The timing was fortuitous. When Canada’s Minister of National Defence announced that the government is buying 88 F-35 fighter jets, the announcement was timed for when the Prime Minister would be out the country. That way he didn’t have to take any questions.
For him this is an especially embarrassing purchase, which explains why the announcement was made when he was in Mexico. Less chance of being asked why the government is pouring billions of dollars into a plane he said Canada did not need and would never buy. .
Canada’s military procurement process is always political and moves at a snail’s pace. The need for new jets has been known for 30 years. The decision to buy the F-35 was first made by Prime Minister Stephen Harper in 2010, a decision that was subsequently suspended amid concerns about cost and effectiveness.
I’m not going to question the need for these planes, nor the price tag. Not today anyway. (I have a lingering love for the CF-105, even though I know no government will ever return to that plane.)
What this decision does highlight is the danger of making pronouncements and promises. Which politicians do all the time.
I think it is different to make a promise to do something and then not follow through. Certainly Canadian voters have been very forgiving of Justin Trudeau’s failure to follow through on his promises. From electoral reform to balanced budgets to government transparency to revenue neutral carbon taxes to climate change action, the only consistency is that he has broken his promises.
The people have collectively shrugged. It isn’t as if we expect politicians to do what they promise.
Promising not to do something feels different. The promise seems more definite when it is made, even though we know that politicians don’t live up to their politicians. Somehow it seems more embarrassing. Or would be if you were the type of person who feels shame.
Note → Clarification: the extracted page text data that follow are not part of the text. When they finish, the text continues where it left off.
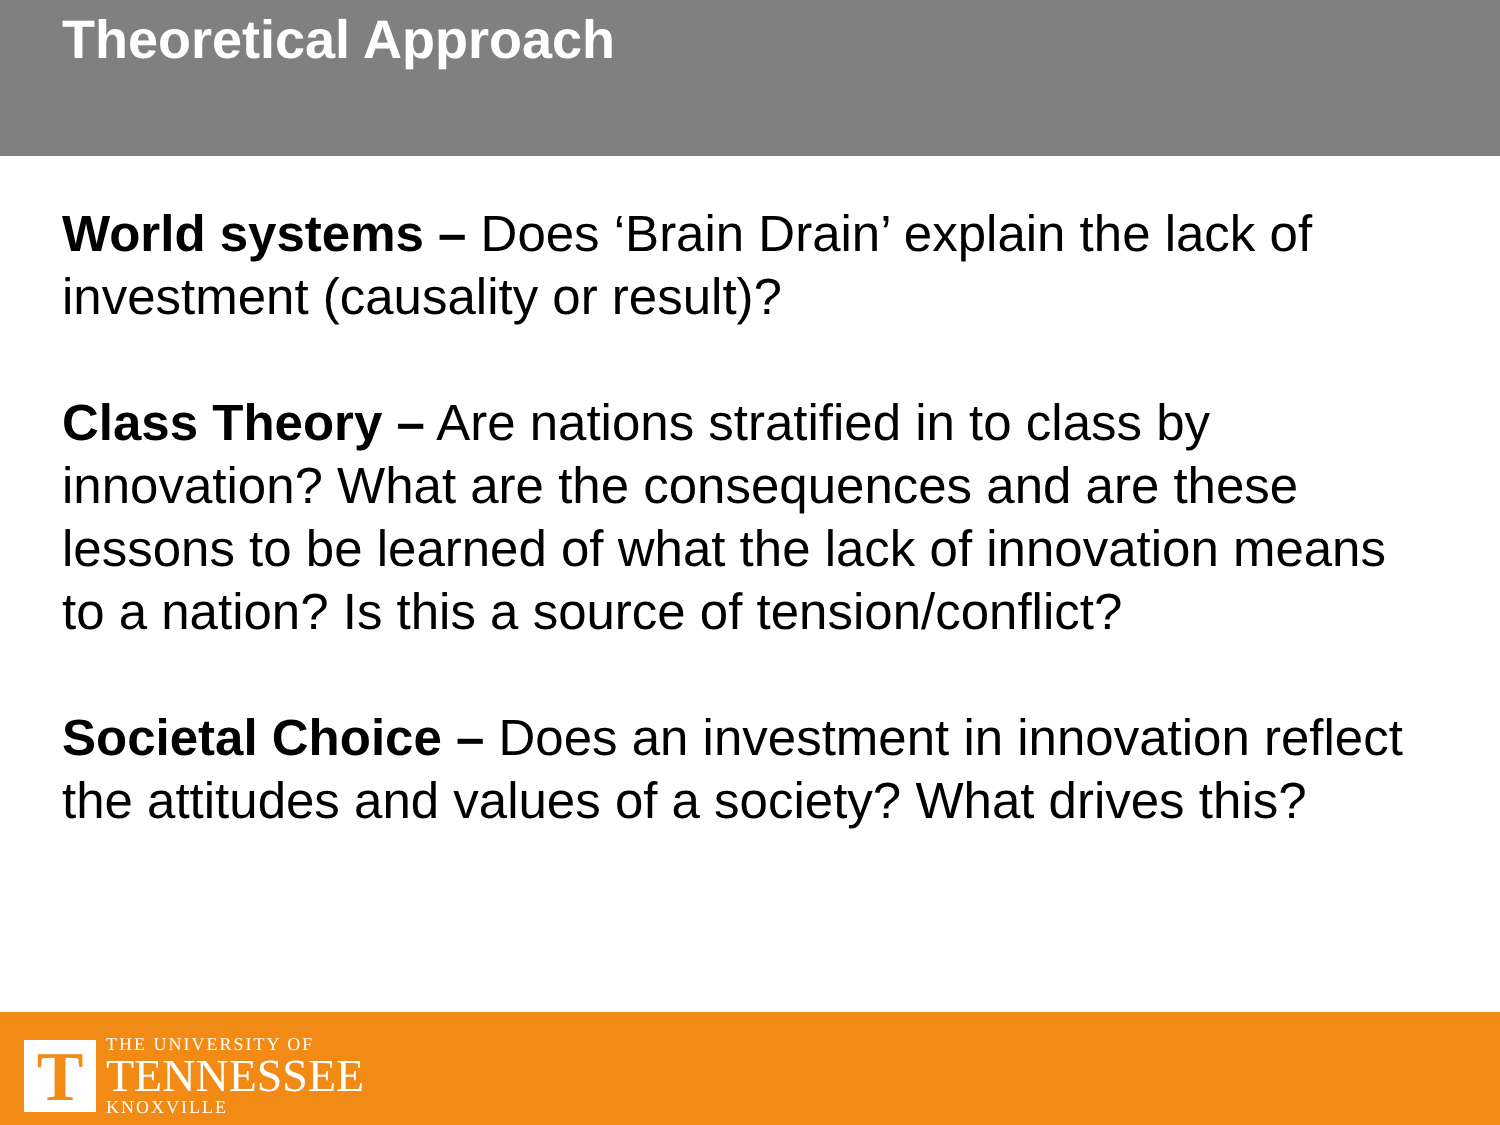Theoretical Approach
World systems – Does ‘Brain Drain’ explain the lack of investment (causality or result)?
Class Theory – Are nations stratified in to class by innovation? What are the consequences and are these lessons to be learned of what the lack of innovation means to a nation? Is this a source of tension/conflict?
Societal Choice – Does an investment in innovation reflect the attitudes and values of a society? What drives this?
T
THE UNIVERSITY OF
TENNESSEE
KNOXVILLE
Justin Trudeau was very clear. His government would never buy the F-35. He was going to buy cheaper, unnamed, jets and use the savings for six new offshore patrol ships for the navy. Until the Liberals discovered the F-35 was the jet that met the air force’s operational needs better than anything else they could buy. And the navy seems no closer to getting its new ships than it was in 2015 when Trudeau promised them the money was coming.
If there is a lesson for aspiring politicians to learn here, it is to be careful with your language. I doubt that in 2015 Justin Trudeau had paid much attention to military matters. He knew the price tag attached the the F-35, and that the Conservative government had thought it a wise purchase. That was enough to convince him to say “never.”
The funny thing is, Canada was part of the multinational consortium that developed the F-35, getting involved in 1997 under a Liberal Prime Minister, Jean Chretien. Stephen Harper’s government continued its involvement because it was felt to be the best option for Canada’s defence needs. Maybe that wasn’t part of Trudeau’s briefing notes.
With the purchase announcement he looks silly. The smart thing would be to apologize for his 2015 pronouncement and admit he really didn’t know what he was talking about back then, that he let politics get in the way of proper evaluation of the jet and the military’s needs.
Do you think that is likely to happen? Neither do I.